> DATA SHOWN:
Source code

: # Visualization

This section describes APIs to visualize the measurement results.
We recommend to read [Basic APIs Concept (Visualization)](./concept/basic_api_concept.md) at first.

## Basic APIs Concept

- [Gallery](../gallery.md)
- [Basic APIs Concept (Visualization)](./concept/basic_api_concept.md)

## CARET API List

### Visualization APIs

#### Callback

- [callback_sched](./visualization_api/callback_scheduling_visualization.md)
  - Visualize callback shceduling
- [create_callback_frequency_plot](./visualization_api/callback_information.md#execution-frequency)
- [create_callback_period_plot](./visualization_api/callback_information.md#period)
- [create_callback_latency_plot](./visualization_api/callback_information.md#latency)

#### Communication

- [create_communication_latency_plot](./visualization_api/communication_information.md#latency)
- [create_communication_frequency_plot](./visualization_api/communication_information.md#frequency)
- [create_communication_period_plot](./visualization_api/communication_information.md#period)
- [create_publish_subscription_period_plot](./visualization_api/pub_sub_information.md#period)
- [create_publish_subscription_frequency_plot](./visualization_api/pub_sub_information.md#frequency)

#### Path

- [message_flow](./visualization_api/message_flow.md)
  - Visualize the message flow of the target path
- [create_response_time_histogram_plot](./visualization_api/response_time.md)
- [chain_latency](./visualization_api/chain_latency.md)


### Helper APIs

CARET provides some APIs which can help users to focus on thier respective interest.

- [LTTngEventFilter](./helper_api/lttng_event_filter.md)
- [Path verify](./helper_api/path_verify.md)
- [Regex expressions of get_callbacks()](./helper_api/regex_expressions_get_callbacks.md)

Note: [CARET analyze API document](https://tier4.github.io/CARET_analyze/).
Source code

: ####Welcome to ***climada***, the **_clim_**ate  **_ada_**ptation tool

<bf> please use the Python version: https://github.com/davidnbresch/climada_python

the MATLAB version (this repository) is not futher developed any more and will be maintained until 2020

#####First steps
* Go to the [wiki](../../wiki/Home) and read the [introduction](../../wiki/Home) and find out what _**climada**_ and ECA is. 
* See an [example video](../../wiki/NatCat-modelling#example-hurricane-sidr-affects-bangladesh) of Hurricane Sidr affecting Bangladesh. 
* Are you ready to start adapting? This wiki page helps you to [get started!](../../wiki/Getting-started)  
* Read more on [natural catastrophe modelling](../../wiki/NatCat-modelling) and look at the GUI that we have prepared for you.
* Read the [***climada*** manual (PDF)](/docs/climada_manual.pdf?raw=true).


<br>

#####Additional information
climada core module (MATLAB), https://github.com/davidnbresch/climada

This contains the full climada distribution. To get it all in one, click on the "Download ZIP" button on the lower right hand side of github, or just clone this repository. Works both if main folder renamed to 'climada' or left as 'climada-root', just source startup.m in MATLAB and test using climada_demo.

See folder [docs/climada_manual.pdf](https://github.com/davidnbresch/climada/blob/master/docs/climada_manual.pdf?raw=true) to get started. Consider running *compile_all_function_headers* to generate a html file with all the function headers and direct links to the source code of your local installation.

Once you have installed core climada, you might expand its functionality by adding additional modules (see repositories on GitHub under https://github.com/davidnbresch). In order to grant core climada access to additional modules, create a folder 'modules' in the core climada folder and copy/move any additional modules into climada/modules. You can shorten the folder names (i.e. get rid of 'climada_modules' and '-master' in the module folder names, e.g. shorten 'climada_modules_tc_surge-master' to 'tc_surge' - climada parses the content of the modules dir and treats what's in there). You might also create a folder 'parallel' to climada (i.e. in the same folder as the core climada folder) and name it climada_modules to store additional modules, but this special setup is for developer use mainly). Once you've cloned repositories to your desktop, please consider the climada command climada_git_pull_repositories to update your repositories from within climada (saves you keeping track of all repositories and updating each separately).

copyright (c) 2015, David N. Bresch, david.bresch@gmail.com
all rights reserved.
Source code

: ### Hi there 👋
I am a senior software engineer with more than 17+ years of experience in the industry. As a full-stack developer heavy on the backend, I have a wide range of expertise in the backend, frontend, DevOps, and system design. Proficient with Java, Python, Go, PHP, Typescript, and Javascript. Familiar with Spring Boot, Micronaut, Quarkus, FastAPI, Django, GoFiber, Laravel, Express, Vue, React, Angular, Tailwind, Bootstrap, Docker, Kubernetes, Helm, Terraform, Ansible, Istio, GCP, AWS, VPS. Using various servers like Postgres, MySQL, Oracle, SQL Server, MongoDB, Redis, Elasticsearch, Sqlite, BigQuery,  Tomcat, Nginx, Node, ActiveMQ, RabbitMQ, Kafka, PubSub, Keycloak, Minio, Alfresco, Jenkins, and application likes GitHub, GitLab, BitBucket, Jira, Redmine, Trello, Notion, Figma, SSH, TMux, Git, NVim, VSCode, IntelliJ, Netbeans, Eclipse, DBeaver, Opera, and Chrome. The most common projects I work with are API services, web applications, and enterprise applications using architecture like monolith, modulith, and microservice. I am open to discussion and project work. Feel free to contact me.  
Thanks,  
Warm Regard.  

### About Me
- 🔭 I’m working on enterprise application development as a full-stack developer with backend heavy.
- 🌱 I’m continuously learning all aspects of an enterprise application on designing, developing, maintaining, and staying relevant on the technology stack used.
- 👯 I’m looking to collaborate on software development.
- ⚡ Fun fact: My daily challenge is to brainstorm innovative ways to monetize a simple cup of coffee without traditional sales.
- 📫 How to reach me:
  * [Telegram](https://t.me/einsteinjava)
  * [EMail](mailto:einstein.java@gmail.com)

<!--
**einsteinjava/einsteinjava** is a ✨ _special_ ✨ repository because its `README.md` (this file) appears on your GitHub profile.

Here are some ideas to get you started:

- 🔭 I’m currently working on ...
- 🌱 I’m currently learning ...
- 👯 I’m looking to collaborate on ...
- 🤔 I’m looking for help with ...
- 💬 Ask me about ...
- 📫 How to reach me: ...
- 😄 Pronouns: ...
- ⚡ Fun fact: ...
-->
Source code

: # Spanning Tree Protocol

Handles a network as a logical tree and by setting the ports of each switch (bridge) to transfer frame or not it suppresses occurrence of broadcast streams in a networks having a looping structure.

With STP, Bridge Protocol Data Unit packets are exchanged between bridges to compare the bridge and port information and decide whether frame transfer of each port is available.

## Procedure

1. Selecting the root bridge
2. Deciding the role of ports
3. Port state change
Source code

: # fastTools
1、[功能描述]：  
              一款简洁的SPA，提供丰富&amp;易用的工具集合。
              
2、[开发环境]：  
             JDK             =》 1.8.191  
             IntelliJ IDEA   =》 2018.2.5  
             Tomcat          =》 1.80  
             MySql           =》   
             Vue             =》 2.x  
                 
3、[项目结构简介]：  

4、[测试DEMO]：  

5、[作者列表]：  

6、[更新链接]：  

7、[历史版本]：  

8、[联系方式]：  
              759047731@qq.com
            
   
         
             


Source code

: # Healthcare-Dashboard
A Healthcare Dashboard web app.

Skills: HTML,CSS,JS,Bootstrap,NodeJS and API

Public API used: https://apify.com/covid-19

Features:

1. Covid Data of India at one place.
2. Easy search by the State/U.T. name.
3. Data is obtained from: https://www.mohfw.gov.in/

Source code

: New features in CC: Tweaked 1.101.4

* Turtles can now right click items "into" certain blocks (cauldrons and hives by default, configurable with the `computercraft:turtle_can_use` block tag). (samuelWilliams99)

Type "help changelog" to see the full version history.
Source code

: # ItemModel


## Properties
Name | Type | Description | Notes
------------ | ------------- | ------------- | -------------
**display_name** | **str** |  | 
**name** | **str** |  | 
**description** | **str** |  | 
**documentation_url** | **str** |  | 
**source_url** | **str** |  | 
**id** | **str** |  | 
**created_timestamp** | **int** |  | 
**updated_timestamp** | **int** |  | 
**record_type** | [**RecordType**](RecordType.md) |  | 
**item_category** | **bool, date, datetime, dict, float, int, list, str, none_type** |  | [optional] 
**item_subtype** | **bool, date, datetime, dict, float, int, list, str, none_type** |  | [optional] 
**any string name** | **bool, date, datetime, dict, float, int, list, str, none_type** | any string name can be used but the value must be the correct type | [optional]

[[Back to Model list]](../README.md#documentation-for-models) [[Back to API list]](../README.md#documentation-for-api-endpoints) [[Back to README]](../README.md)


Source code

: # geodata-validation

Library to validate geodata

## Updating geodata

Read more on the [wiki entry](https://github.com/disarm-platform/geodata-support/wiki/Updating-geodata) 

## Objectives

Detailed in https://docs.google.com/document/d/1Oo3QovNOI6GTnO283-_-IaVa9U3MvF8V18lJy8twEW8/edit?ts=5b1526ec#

> TASK DETAILS: Count how many lines in the listing above hold "backend". Supply only that number.

> RESULT: 2